How to Choose Your Next Read
If you want the closest match in tone — dry, funny, a protagonist who says exactly what she means: Eleanor Oliphant Is Completely Fine.
If you want the historical parallels made explicit — real women in the same era facing the same institutional barriers: Hidden Figures.
If you want another fierce, uncompromising woman in a vivid period: Daisy Jones and the Six or The Seven Husbands of Evelyn Hugo.
If you want Backman’s warmth and comedy applied to a male protagonist with Elizabeth Zott’s precision: A Man Called Ove.
If you want an unusual protagonist whose relationship to work anchors the novel: The Maid.
If you want historical sweep and emotional devastation without the comedy: The Women or The Four Winds.
If you want something lighter with an unexpected narrative perspective: Remarkably Bright Creatures.
For the Best Fiction Books
For the definitive guide to fiction — the greatest novels across literary fiction, classics, and contemporary writing — see our Best Fiction Books of All Time list.
More Women’s Fiction Reading Guides
- Books Like Where the Crawdads Sing: Nature, Secrets, and Survival
- Books Like Remarkably Bright Creatures: Warmth and Unexpected Connection
Affiliate disclosure: Links to Amazon on this page are affiliate links. We earn a small commission at no extra cost to you. This does not influence our editorial recommendations.
Frequently Asked Questions
Why is Lessons in Chemistry so popular?
Bonnie Garmus's debut combines several things readers rarely get simultaneously: a genuinely funny novel with a protagonist who is both deeply competent and completely uninterested in performing warmth for other people's benefit. Elizabeth Zott's refusal to soften herself is both comedic and, for many readers, cathartic. The novel also has a dog who understands English, which helps.
Is Lessons in Chemistry based on a true story?
No — Elizabeth Zott is a fictional character. The novel is set in a real historical period (early 1960s California) and draws on the genuine conditions faced by women in STEM and broadcasting at the time, but Garmus invented the story.
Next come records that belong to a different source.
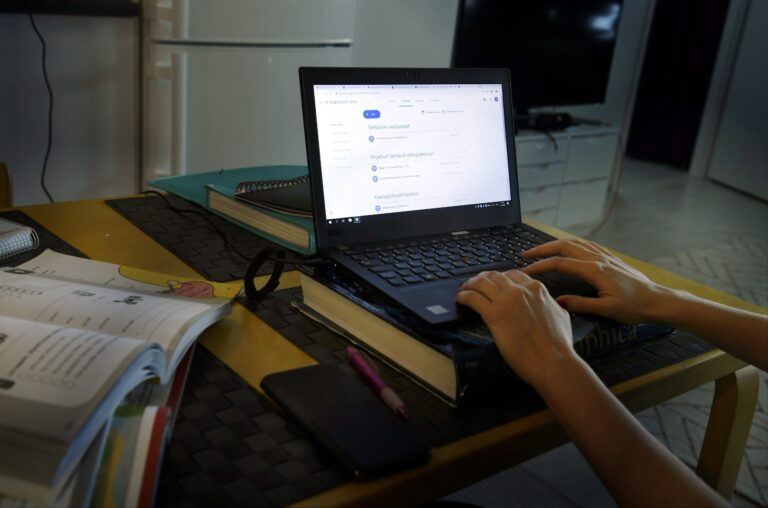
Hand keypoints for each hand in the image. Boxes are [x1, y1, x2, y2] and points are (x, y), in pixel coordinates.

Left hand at [456, 270, 575, 387]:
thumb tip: (551, 302)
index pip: (512, 274)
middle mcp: (520, 290)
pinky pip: (473, 298)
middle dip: (482, 278)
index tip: (493, 282)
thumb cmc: (559, 345)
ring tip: (463, 289)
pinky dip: (464, 296)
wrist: (553, 361)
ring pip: (481, 283)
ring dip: (469, 285)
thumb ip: (552, 304)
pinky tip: (460, 299)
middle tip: (474, 284)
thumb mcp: (561, 315)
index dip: (499, 277)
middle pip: (494, 276)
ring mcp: (507, 301)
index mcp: (537, 289)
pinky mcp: (494, 315)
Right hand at [522, 239, 665, 323]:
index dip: (540, 265)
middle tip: (526, 255)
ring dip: (556, 244)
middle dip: (543, 248)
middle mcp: (598, 259)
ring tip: (542, 250)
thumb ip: (580, 304)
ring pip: (575, 243)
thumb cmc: (634, 307)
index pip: (560, 264)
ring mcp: (605, 257)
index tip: (526, 270)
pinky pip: (587, 245)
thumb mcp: (606, 310)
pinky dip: (572, 244)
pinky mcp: (610, 259)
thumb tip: (558, 301)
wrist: (657, 300)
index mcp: (594, 270)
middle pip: (564, 246)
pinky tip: (569, 247)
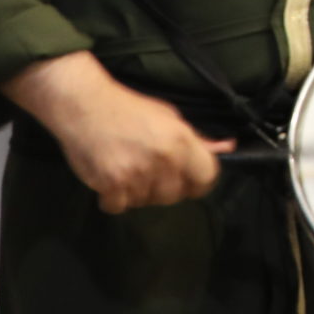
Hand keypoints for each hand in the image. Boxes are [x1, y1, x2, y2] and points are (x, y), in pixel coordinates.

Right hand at [2, 52, 230, 213]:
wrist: (84, 106)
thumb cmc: (130, 108)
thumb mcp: (169, 116)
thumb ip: (197, 138)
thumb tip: (229, 148)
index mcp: (181, 140)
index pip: (207, 177)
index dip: (200, 181)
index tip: (190, 179)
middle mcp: (163, 160)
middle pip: (176, 195)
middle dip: (166, 187)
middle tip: (151, 170)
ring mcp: (136, 174)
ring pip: (148, 202)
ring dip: (140, 192)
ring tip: (129, 169)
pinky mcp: (110, 185)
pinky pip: (120, 207)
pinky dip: (115, 198)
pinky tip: (112, 179)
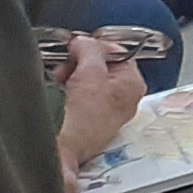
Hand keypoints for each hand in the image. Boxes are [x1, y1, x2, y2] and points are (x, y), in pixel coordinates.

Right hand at [54, 36, 145, 172]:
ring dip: (69, 77)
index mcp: (133, 84)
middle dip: (79, 64)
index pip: (117, 52)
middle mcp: (124, 98)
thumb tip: (83, 42)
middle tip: (67, 67)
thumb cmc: (81, 118)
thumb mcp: (89, 72)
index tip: (79, 46)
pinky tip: (59, 95)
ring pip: (86, 80)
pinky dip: (66, 91)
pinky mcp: (88, 120)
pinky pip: (77, 95)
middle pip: (99, 66)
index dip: (95, 46)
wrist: (61, 150)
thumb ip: (90, 49)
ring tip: (61, 82)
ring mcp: (106, 110)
The Apple TV+ adaptation with Brie Larson brought it to a significantly wider audience.
What other books has Bonnie Garmus written?
Lessons in Chemistry is Bonnie Garmus's debut novel, published in 2022 when she was in her sixties. She had a long career in advertising before writing it. As of 2025 she has not published a second novel.
What makes Elizabeth Zott such a compelling protagonist?
Elizabeth Zott is unusual in contemporary fiction because her defining characteristic is not warmth or relatability but precision and a complete inability to soften truths for social comfort. She is a gifted chemist in an era that refuses to let women be scientists, and her response to this refusal is not to adapt but to be exacting about it in a way that the people around her find alternately infuriating and illuminating. The novel's comedy emerges almost entirely from the gap between what Elizabeth says and what the situation expects her to say.